SOURCE EXTRACT:
Re: [PATCH v2] docs: add system-state document to admin-guide

From: Kate Stewart
Date: Thu Mar 23 2023 - 10:54:02 EST


Looks good Shuah.

On Wed, Mar 22, 2023 at 10:20 AM Shuah Khan <skhan@xxxxxxxxxxxxxxxxxxx> wrote:
>
> Add a new system state document to the admin-guide. This document is
> intended to be used as a guide on how to gather higher level information
> about a system and its run-time activity.
>
> Signed-off-by: Shuah Khan <skhan@xxxxxxxxxxxxxxxxxxx>

Reviewed-by: Kate Stewart <kstewart@xxxxxxxxxxxxxxxxxxx>

> ---
> Changes since v1:
> -- Addressed review comments
>
> Documentation/admin-guide/index.rst | 1 +
> Documentation/admin-guide/system-state.rst | 350 +++++++++++++++++++++
> 2 files changed, 351 insertions(+)
> create mode 100644 Documentation/admin-guide/system-state.rst
>
> diff --git a/Documentation/admin-guide/index.rst b/Documentation/admin-guide/index.rst
> index f475554382e2..541372672c55 100644
> --- a/Documentation/admin-guide/index.rst
> +++ b/Documentation/admin-guide/index.rst
> @@ -66,6 +66,7 @@ subsystems expectations will be found here.
> :maxdepth: 1
>
> workload-tracing
> + system-state
>
> The rest of this manual consists of various unordered guides on how to
> configure specific aspects of kernel behavior to your liking.
> diff --git a/Documentation/admin-guide/system-state.rst b/Documentation/admin-guide/system-state.rst
> new file mode 100644
> index 000000000000..2a6fdf85c35c
> --- /dev/null
> +++ b/Documentation/admin-guide/system-state.rst
> @@ -0,0 +1,350 @@
> +.. SPDX-License-Identifier: (GPL-2.0+ OR CC-BY-4.0)
> +
> +===========================================================
> +Discovering system calls and features supported on a system
> +===========================================================
> +
> +:Author: Shuah Khan <skhan@xxxxxxxxxxxxxxxxxxx>
> +:maintained-by: Shuah Khan <skhan@xxxxxxxxxxxxxxxxxxx>
> +
> +Key Points
> +==========
> +
> + * System state includes system calls, features, static and dynamic
> + modules enabled in the kernel configuration.
> + * Supported system calls and Kernel features are architecture dependent.
> + * auditd, checksyscalls.sh, and get_feat.pl tools can be used to discover
> + static system state.
> + * Understanding Linux kernel hardening configurations options and making
> + sure they are enabled will make a system more secure.
> + * Employing run-time tracing can shed light on the dynamic system state.
> + * Workloads could change the system state by loading and unloading dynamic
> + modules and tuning system parameters.
> +
> +System State Visualization
> +==========================
> +
> +The kernel system state can be viewed as a combination of static and
> +dynamic features and modules. Let’s first define what static and dynamic
> +system states are and then explore how we can visualize the static and
> +dynamic system parts of the kernel.

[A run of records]

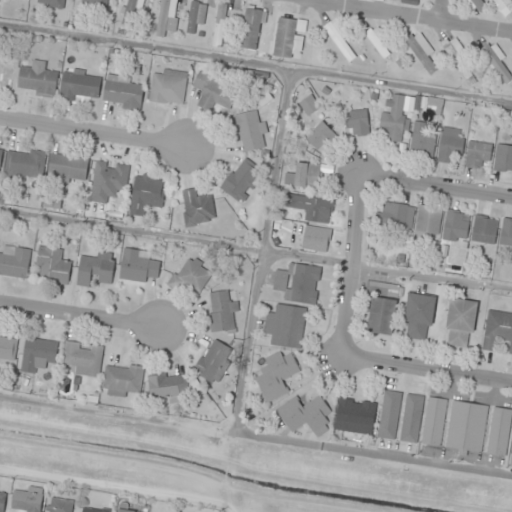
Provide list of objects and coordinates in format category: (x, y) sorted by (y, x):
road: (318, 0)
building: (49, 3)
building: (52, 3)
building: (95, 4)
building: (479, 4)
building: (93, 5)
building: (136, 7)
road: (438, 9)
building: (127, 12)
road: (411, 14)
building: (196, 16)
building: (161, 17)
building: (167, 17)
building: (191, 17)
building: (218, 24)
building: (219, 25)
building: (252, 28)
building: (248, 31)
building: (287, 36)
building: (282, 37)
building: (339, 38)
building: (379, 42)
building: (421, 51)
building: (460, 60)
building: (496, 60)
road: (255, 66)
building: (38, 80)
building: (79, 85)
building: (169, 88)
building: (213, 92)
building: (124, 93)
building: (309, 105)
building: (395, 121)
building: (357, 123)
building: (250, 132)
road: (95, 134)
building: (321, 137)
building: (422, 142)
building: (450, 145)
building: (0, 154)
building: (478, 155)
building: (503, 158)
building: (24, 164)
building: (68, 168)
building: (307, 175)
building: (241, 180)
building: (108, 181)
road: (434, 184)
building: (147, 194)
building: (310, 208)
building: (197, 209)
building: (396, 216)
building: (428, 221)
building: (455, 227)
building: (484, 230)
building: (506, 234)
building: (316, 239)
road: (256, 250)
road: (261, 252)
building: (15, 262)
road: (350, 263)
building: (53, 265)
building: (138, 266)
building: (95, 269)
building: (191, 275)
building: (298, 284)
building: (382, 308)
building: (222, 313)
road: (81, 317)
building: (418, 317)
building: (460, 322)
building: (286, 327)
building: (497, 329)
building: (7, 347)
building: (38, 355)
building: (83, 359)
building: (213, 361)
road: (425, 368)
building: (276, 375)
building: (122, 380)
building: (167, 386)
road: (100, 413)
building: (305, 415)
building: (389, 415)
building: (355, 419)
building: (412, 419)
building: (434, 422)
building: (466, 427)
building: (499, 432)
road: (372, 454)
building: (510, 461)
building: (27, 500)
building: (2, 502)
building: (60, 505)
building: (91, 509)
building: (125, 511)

EXERCISE INSTRUCTIONS:
[1] Name every tool that the Key Points of the system-state patch say can be used to discover static system state.
[2] Answer these questions from the system-state patch:
(a) Whose Reviewed-by tag appears on the patch?
(b) How many insertions does the patch make in total?
(c) Which existing entry in the admin-guide index does the new system-state entry follow?
[3] Proceed with the system-state patch document, picking up after its final sentence on static and dynamic system states.

RESPONSES IN ORDER:
[1] auditd, checksyscalls.sh, get_feat.pl

[2]
(a) Kate Stewart
(b) 351
(c) workload-tracing

[3]
> +
> +Static System View comprises system calls, features, static and dynamic
> +modules enabled in the kernel configuration. Supported system calls
> +and Kernel features are architecture dependent. System call numbering is
> +different on different architectures. We can get the supported system call
> +information using auditd utilities.
> +
> +ausyscall –dump prints out the supported system calls on a system and allows
> +mapping syscall names and numbers. You can install the auditd package on
> +Debian based systems::
> +
> + sudo apt-get install auditd
> +
> +scripts/checksyscalls.sh can be used to check if current architecture is
> +missing any system calls compared to i386.
> +
> +scripts/get_feat.pl can be used to list the Kernel feature support matrix
> +for an architecture.
> +
> +Dynamic System View comprises system calls, ioctls invoked, and subsystems
> +used during the runtime. A workload could load and unload modules and also
> +change the dynamic system configuration to suit its needs by tuning system
> +parameters.
> +
> +What is the methodology?
> +========================
> +
> +The first step is gathering the default system state such as the dynamic
> +and static modules loaded on the system. lsmod command prints out the
> +dynamically loaded modules on a system. Statically configured modules can
> +be found in the kernel configuration file.
> +
> +The next step is discovering system activity during run-time. You can do so
> +by enabling event tracing and then running your favorite application. After
> +a period of time, gather the event logs, and kernel messages.
> +
> +Once you have the necessary information, you can extract the system call
> +numbers from the event trace log and map them to the supported system calls.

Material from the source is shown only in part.